Exercise details — Using the records below, transcribe word for word the stretch from the line that contains "электронных денег с" through the line that contains "деньгами протекает довольно-таки", both end lines included, and nothing else.

Input —
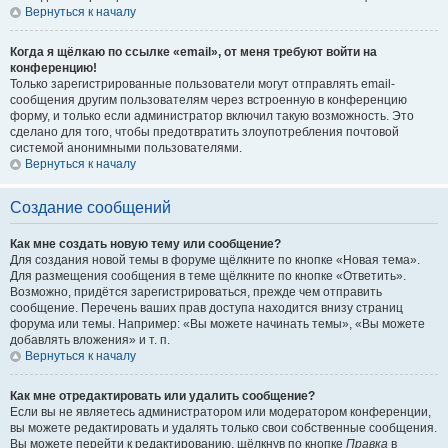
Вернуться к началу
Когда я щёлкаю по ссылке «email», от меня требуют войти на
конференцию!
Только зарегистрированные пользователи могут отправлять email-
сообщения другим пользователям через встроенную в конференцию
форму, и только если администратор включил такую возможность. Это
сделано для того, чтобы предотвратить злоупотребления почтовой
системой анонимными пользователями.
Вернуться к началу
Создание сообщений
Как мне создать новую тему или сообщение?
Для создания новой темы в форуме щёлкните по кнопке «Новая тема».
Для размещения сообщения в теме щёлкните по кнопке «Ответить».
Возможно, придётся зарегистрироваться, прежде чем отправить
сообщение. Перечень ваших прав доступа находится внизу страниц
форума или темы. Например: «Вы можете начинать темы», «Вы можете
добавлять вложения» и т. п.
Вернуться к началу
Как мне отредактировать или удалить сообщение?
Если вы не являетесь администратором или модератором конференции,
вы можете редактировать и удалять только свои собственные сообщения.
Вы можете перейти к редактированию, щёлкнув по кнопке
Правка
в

---

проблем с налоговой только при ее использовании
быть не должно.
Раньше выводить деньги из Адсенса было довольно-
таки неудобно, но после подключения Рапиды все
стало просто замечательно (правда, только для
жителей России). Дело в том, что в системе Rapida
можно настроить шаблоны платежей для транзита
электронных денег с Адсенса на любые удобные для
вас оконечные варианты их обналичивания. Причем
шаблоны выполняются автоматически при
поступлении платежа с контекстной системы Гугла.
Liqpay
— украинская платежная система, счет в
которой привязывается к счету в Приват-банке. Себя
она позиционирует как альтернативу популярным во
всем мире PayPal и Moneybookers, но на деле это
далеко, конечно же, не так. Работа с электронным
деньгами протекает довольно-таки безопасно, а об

Solution —
электронных денег с Адсенса на любые удобные для
вас оконечные варианты их обналичивания. Причем
шаблоны выполняются автоматически при
поступлении платежа с контекстной системы Гугла.
Liqpay
— украинская платежная система, счет в
которой привязывается к счету в Приват-банке. Себя
она позиционирует как альтернативу популярным во
всем мире PayPal и Moneybookers, но на деле это
далеко, конечно же, не так. Работа с электронным
деньгами протекает довольно-таки безопасно, а об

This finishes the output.